議論を重ねる中で様々な案が出された。大別すると4つ。
1番目のヒンジ部の下に柱を立てる(下部工)案は、下が交差点であるため柱が交通の障害になってしまうということで、早い段階で見送られた。
2番目の斜張橋とは、橋脚または橋台に高い塔を立て、この塔から橋桁をワイヤーロープで斜めに吊り下げる形式のもの。
確かに沈下は止まるが、工事規模が大掛かりで費用も相当かかる。そして何よりの問題は、現場が町中で塔を立てる場所がないということだった。
3番目の連結部をつないで固定するという方法は、費用や工事規模の点から見れば、かなり魅力的な提案だった。しかし、本来コンクリートの伸縮に対応するために設けたヒンジ部を固定してしまってよいものかどうか、別の影響によって状態が悪化するのではないかということが懸念された。
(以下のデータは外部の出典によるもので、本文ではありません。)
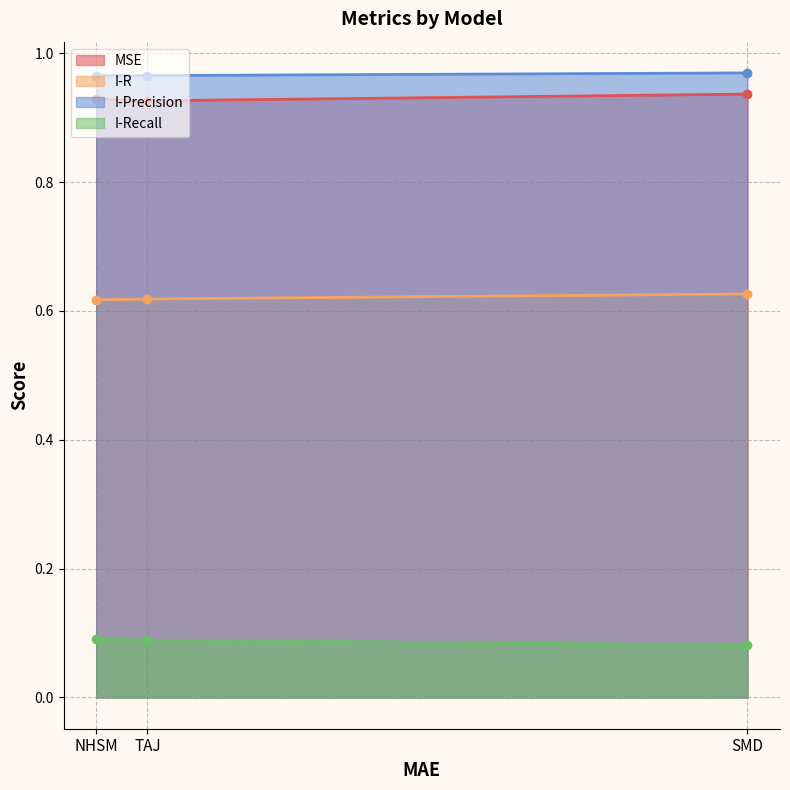

Reading right to left, extract all data points from this chart.

MSE: 0.9	0.9	0.9
I-R: 0.6	0.6	0.6
I-Precision: 1.0	1.0	1.0
I-Recall: 0.1	0.1	0.1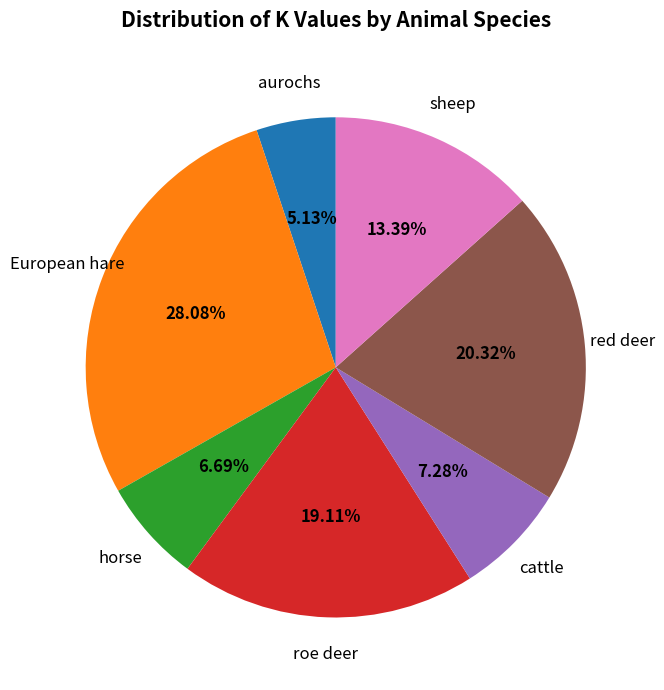

Is there a majority slice in this chart?

No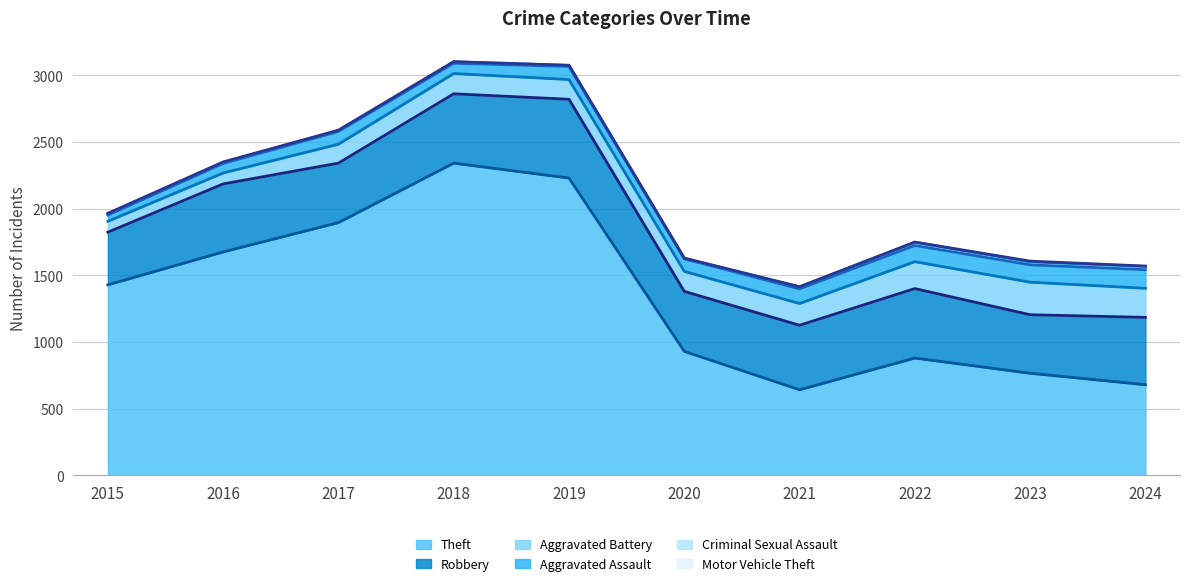

At which label is Theft closest to 1492?

2015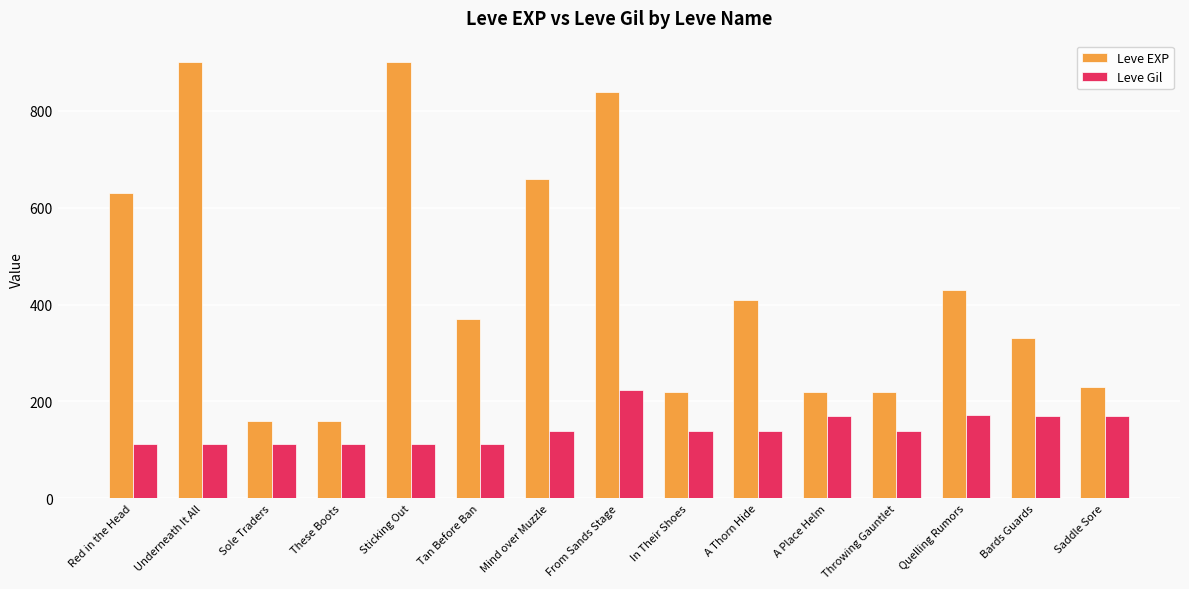

What is the difference between the Leve EXP values at Red in the Head and Saddle Sore?

400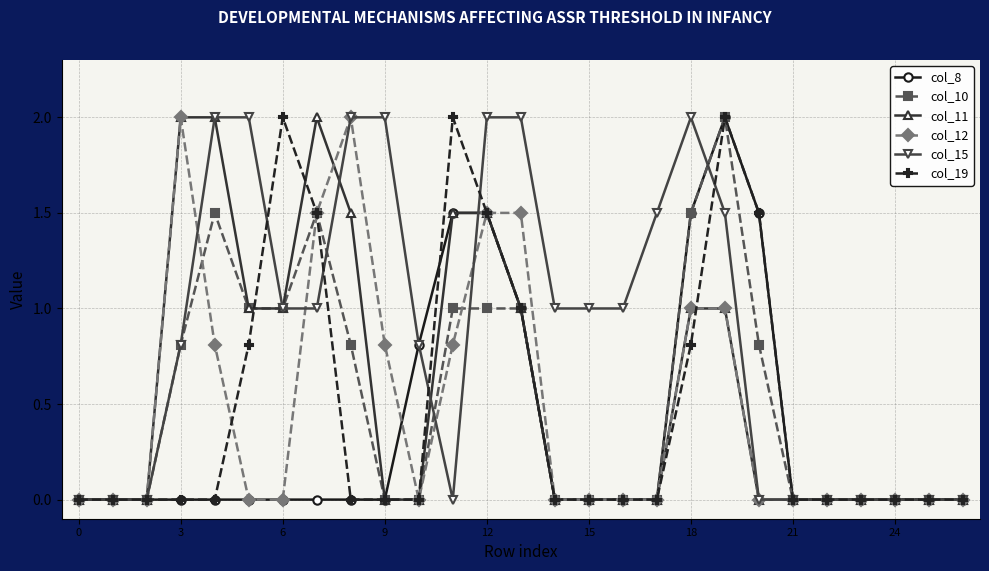

Which series has the largest total across all categories?

col_15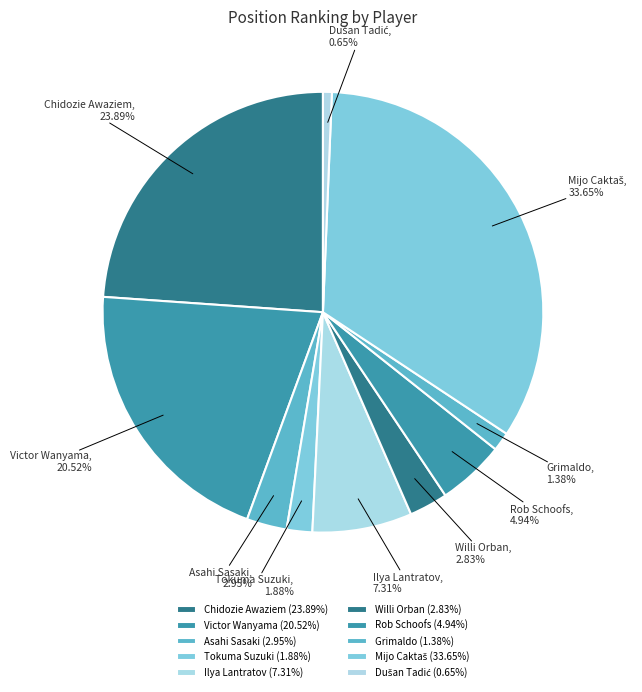

Is Victor Wanyama the majority of the pie?

No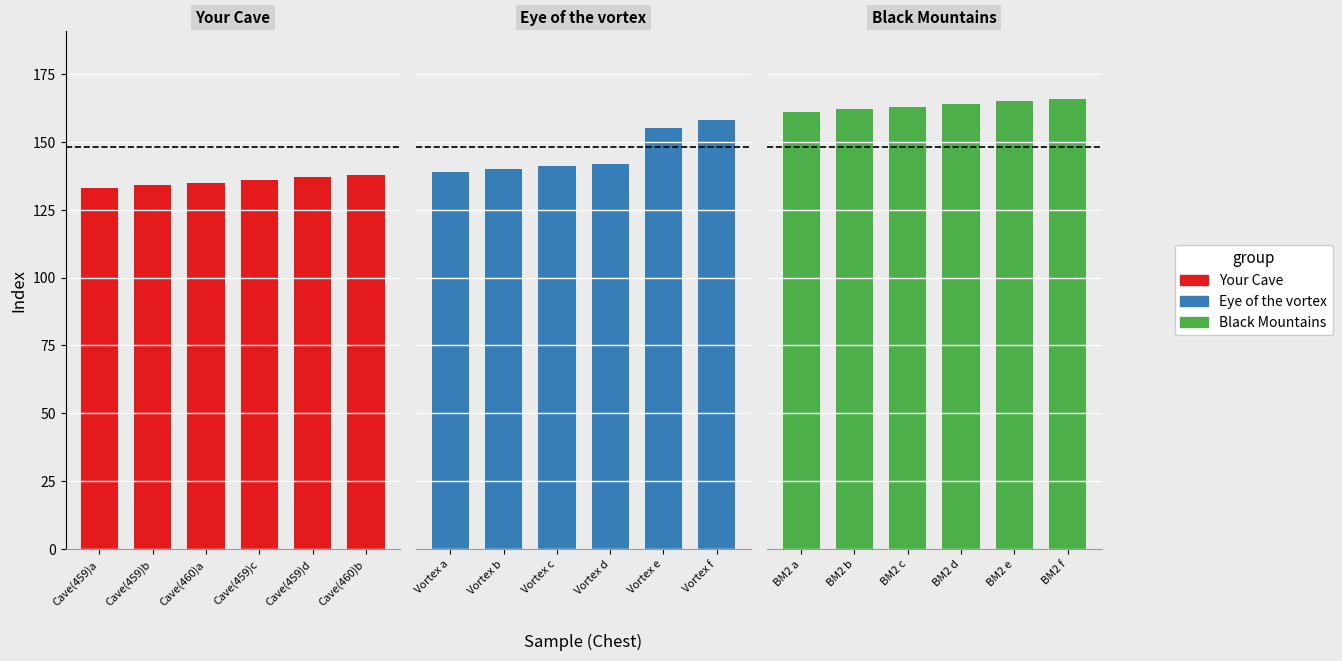

Reading right to left, extract all data points from this chart.

Your Cave: 138	137	136	135	134	133
Eye of the vortex: 158	155	142	141	140	139
Black Mountains: 166	165	164	163	162	161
そこで最も有力な案として浮上したのが、4番目の下弦ケーブル案。
これは鈴木自身が考えていたものと同じだった。ところが、この案も当初はなかなか受け入れられなかった。
じつはそこには、技術者ならではのプライドが関わっていたのである。
「下弦ケーブル案」とは、高速道路の主桁の下(沈下部分の真下)にストラット部材を設けて、橋脚と橋脚の間にケーブルを張るというものです。ケーブルに緊張を加えることによりストラットを介して上向きの力が働き、たわみは回復します。
この案の長所はたくさんあります。まず基本的な構造形を変更させないで済むということ。次に補強後に万一垂れ下がりが進行した場合、ケーブルの緊張を強めることによって再度調整できるということ。最後に工事期間が短くて済み、完成後も第三者に与える影響が少なくて済むということ。特に3つ目は、主要交差点の真上に橋があるという喜連瓜破の状況にとって、非常に有効な要素だと我々は考えました。
そこが技術者のこだわりなんですわ(笑)。せっかく美しい橋のフォルムが、ケーブルという余計なものをつけることで美しくなくなってしまうことが許せない、という思いがあるんですね。
私も設計者のハシクレ。その気持ちはよくわかります。けれども純粋に機能を追求していけば、どうしても自分の案に行き着くんですよ。こうなったら徹底的に頑張るしかない。「他にもっといい案があるなら出してください」という気持ちで開き直りました(笑)。
いや実際にね、一般の人よりも技術者の方が、外観に対するこだわりは強いと思いますよ。鈴木の方がどちらかというと異端児に近い(笑)。私も最初は「ちょっとなあ」と思いましたからね。それに当時下弦ケーブルは、新設の橋に使われる例はあっても、既存の橋の補修には使われていませんでした。実績のない中で新しいことに挑戦するのは、どの世界でも風当たりは強いものです。そういう逆風の中で鍛えられるのもまた、阪神高速の社風だと思います。
確かにそうですね。みなさんそれぞれに積み上げてきたデータや経験のもとに仕事をしているので、そこをもう一度ひっくり返すには、こちらもしっかりとした理論の裏付けが必要です。何度も話し合いを重ねる中で、私自身の考えも練り上げられて、より強固になったと言えるかもしれません。それに、いったん納得すれば同じ目標に向かって全力を尽くすのも技術者の性(さが)。